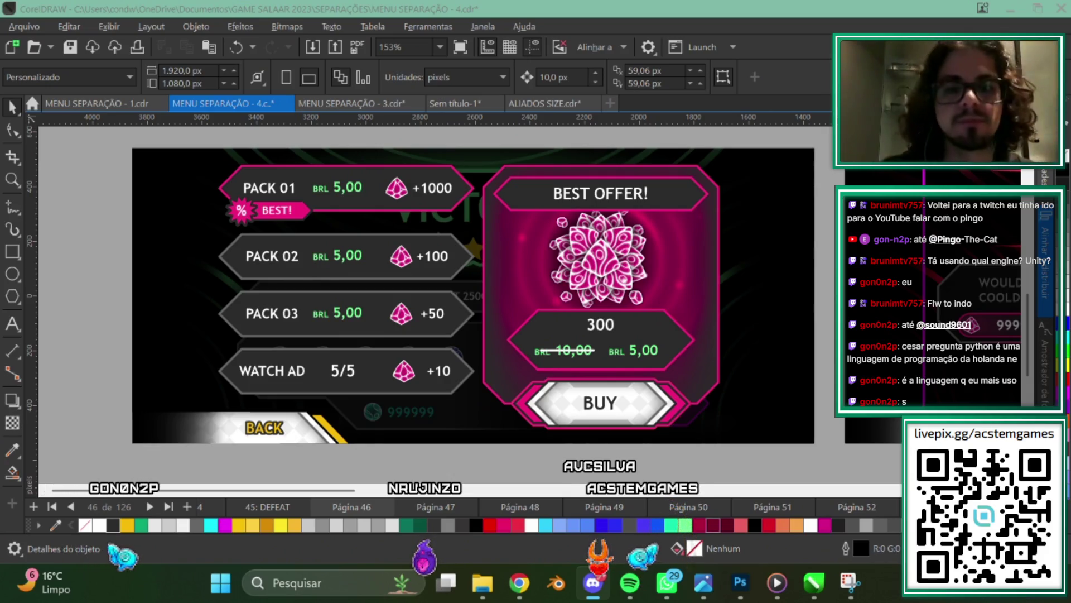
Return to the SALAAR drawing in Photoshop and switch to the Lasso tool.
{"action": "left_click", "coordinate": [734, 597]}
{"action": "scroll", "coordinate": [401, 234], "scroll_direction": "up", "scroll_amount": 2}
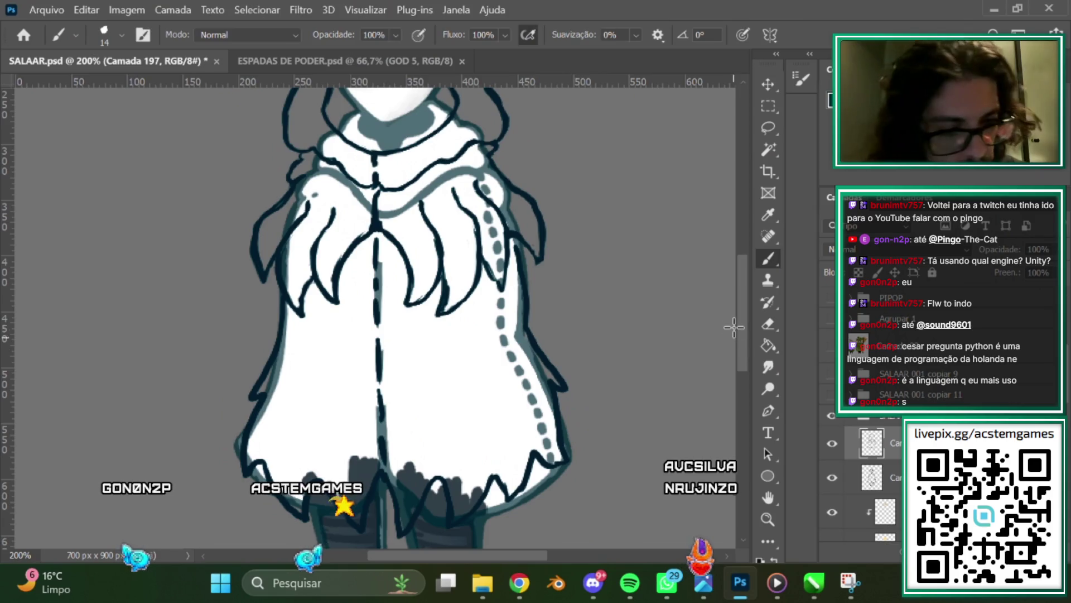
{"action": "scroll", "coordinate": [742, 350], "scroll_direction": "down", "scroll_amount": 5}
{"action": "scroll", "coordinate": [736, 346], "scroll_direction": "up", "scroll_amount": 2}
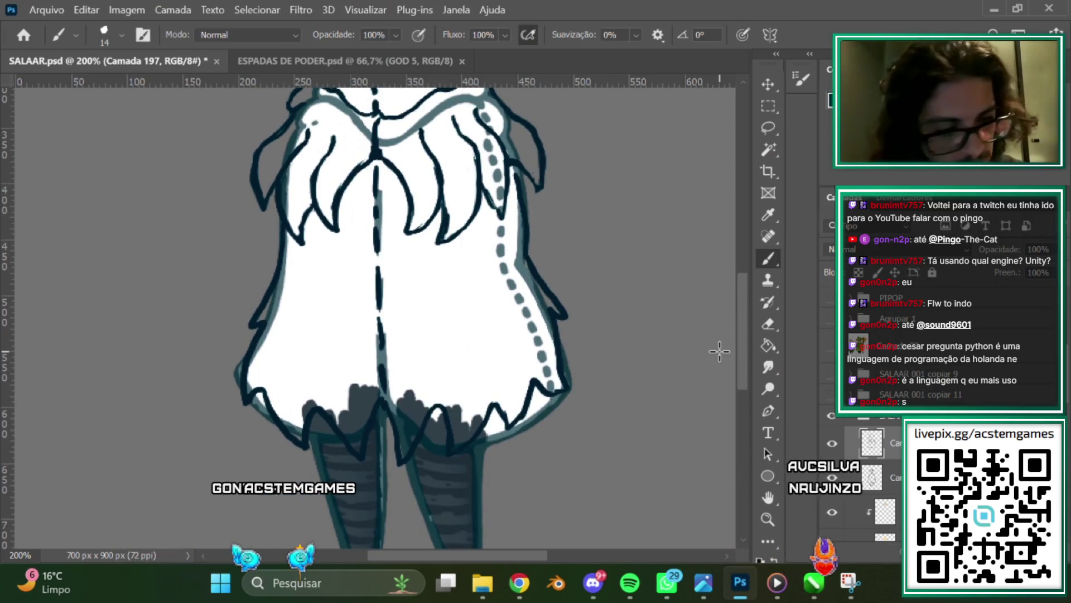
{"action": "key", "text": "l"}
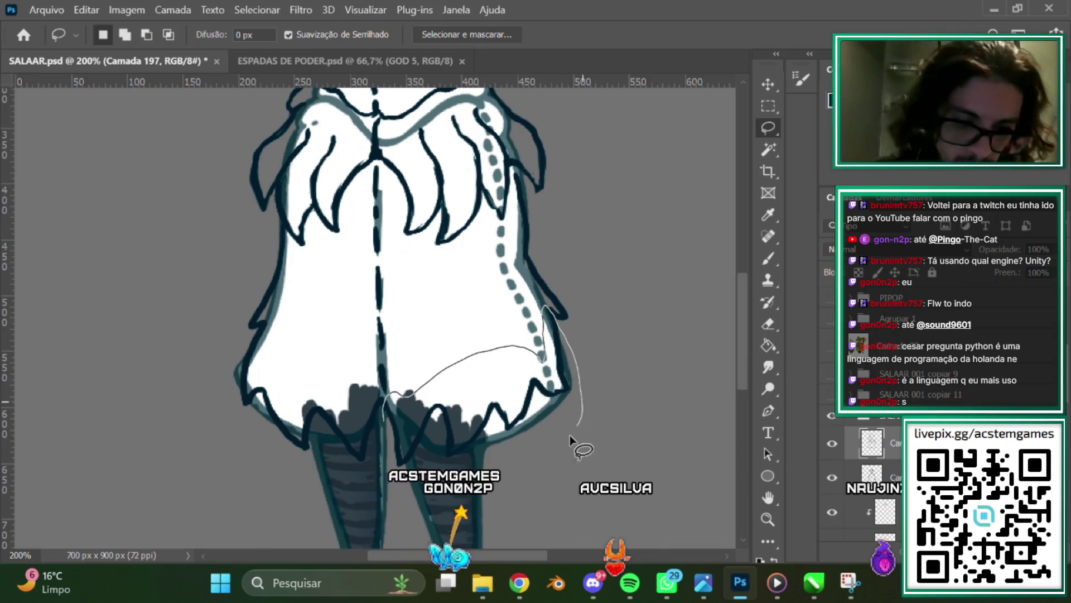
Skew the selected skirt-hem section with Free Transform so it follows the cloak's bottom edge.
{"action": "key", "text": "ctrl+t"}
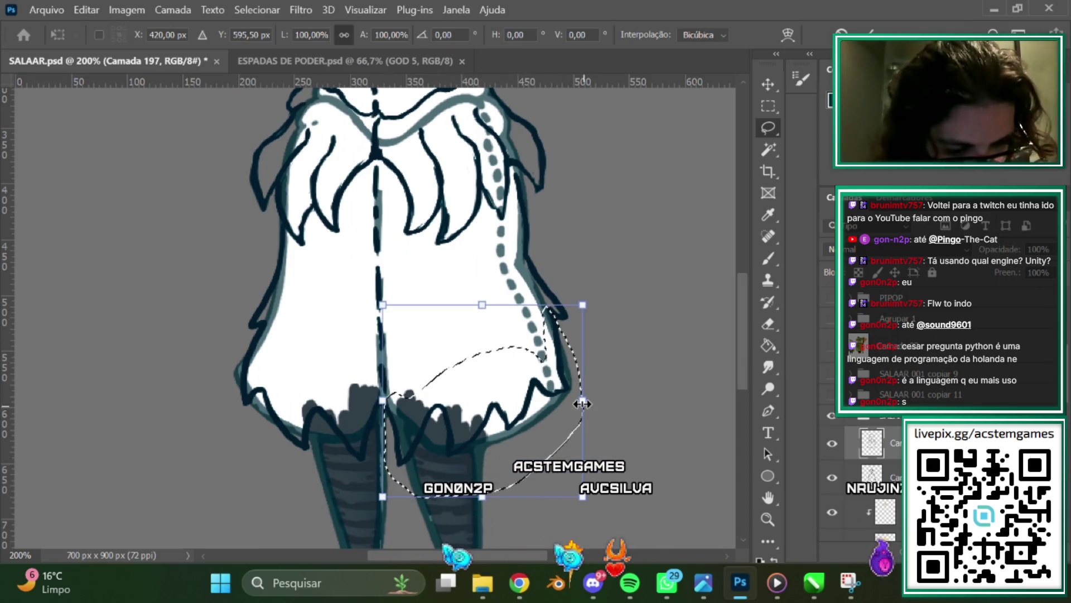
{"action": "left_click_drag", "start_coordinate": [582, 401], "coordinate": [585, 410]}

_____

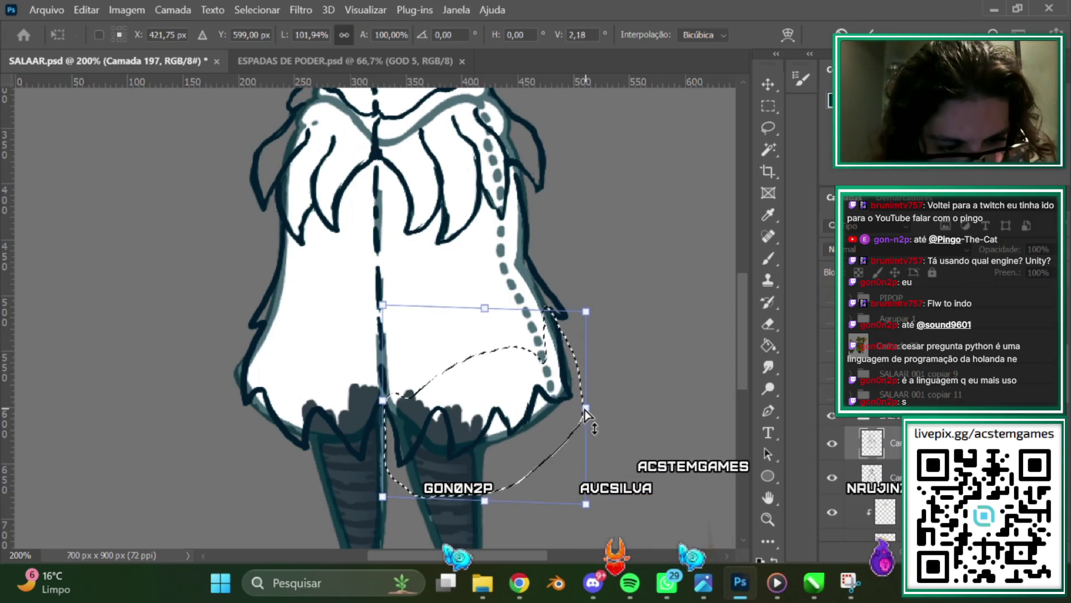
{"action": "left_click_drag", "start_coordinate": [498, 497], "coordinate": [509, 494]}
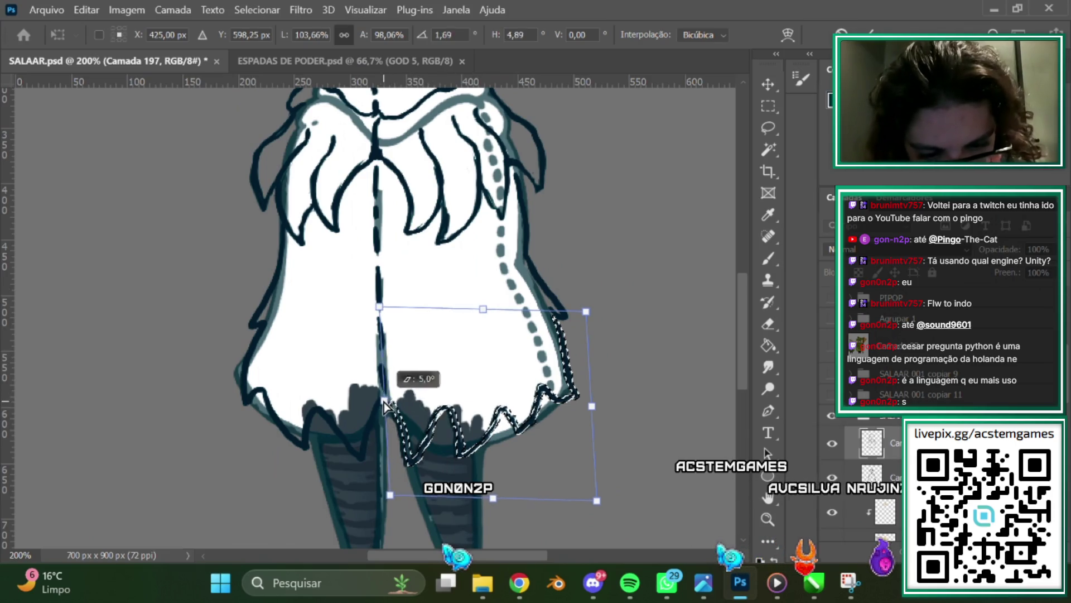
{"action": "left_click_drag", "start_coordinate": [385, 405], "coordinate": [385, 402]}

_____

TASK GOAL
Return, from the data, each line that has the word "scroll" in it.

RESPONSE AREA
{"action": "scroll", "coordinate": [401, 234], "scroll_direction": "up", "scroll_amount": 2}
{"action": "scroll", "coordinate": [742, 350], "scroll_direction": "down", "scroll_amount": 5}
{"action": "scroll", "coordinate": [736, 346], "scroll_direction": "up", "scroll_amount": 2}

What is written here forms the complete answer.